What you will do:
Scan the data below for the string "weak". Show every line where it turns up.

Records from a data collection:
%%
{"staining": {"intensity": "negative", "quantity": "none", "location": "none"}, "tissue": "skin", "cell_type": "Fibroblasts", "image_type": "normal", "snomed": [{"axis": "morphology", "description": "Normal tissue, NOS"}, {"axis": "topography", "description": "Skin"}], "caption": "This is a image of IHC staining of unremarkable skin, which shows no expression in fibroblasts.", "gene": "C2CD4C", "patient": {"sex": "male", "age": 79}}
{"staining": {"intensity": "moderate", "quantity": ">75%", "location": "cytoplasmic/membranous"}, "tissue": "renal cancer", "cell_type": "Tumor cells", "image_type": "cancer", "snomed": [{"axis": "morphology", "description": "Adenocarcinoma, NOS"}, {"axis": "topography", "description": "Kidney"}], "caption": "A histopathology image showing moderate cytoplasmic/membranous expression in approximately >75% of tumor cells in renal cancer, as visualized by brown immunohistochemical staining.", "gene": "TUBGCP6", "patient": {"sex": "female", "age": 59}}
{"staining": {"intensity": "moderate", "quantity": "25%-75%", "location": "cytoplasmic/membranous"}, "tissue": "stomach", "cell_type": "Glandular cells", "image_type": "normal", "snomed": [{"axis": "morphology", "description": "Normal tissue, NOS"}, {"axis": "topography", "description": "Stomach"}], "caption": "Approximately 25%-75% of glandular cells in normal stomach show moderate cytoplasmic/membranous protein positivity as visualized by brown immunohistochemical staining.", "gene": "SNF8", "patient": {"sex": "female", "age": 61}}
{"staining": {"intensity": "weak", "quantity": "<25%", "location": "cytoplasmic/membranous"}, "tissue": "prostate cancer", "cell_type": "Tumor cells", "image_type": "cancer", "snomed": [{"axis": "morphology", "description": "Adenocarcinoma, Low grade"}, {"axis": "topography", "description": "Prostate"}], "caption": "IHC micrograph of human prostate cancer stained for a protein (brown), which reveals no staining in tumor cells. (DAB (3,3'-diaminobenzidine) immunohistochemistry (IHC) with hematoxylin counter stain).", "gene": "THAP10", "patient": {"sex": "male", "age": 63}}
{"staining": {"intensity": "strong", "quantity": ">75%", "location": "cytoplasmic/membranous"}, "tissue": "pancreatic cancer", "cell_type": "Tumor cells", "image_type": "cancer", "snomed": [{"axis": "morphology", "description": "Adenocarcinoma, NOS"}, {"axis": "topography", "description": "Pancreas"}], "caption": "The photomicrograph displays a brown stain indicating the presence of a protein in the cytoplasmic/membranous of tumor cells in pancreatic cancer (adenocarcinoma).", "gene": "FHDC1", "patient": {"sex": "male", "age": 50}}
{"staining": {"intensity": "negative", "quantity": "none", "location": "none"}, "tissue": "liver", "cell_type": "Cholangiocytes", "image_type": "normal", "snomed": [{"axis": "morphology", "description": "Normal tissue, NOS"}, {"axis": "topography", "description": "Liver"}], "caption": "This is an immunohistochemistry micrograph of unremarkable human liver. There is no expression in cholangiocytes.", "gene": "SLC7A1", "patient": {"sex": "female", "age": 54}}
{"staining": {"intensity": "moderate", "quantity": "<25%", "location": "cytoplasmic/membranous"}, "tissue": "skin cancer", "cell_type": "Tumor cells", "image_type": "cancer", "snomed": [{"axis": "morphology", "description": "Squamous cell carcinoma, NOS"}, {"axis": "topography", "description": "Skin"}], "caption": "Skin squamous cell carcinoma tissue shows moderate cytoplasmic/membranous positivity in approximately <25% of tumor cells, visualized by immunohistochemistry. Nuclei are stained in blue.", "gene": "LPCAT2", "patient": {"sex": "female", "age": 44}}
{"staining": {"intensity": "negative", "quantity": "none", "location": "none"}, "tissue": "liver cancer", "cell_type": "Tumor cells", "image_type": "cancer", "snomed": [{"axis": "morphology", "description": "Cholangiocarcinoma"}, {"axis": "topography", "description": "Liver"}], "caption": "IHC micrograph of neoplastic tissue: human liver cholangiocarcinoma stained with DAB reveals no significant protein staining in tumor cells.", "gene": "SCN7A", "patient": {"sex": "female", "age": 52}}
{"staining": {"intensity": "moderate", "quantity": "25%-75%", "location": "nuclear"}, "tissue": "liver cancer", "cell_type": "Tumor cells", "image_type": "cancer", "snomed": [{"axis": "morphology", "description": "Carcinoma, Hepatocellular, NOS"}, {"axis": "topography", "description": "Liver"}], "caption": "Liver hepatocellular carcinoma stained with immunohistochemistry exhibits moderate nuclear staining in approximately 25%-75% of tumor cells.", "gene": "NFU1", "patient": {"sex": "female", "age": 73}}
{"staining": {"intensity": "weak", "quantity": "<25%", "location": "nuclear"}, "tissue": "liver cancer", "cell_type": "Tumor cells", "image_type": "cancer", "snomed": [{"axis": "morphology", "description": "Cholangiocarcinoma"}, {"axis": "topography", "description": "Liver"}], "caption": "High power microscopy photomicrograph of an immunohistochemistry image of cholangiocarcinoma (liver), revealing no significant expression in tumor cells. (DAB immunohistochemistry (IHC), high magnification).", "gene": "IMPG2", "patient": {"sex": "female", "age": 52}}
%%
Solved exercise:
{"staining": {"intensity": "weak", "quantity": "<25%", "location": "cytoplasmic/membranous"}, "tissue": "prostate cancer", "cell_type": "Tumor cells", "image_type": "cancer", "snomed": [{"axis": "morphology", "description": "Adenocarcinoma, Low grade"}, {"axis": "topography", "description": "Prostate"}], "caption": "IHC micrograph of human prostate cancer stained for a protein (brown), which reveals no staining in tumor cells. (DAB (3,3'-diaminobenzidine) immunohistochemistry (IHC) with hematoxylin counter stain).", "gene": "THAP10", "patient": {"sex": "male", "age": 63}}
{"staining": {"intensity": "weak", "quantity": "<25%", "location": "nuclear"}, "tissue": "liver cancer", "cell_type": "Tumor cells", "image_type": "cancer", "snomed": [{"axis": "morphology", "description": "Cholangiocarcinoma"}, {"axis": "topography", "description": "Liver"}], "caption": "High power microscopy photomicrograph of an immunohistochemistry image of cholangiocarcinoma (liver), revealing no significant expression in tumor cells. (DAB immunohistochemistry (IHC), high magnification).", "gene": "IMPG2", "patient": {"sex": "female", "age": 52}}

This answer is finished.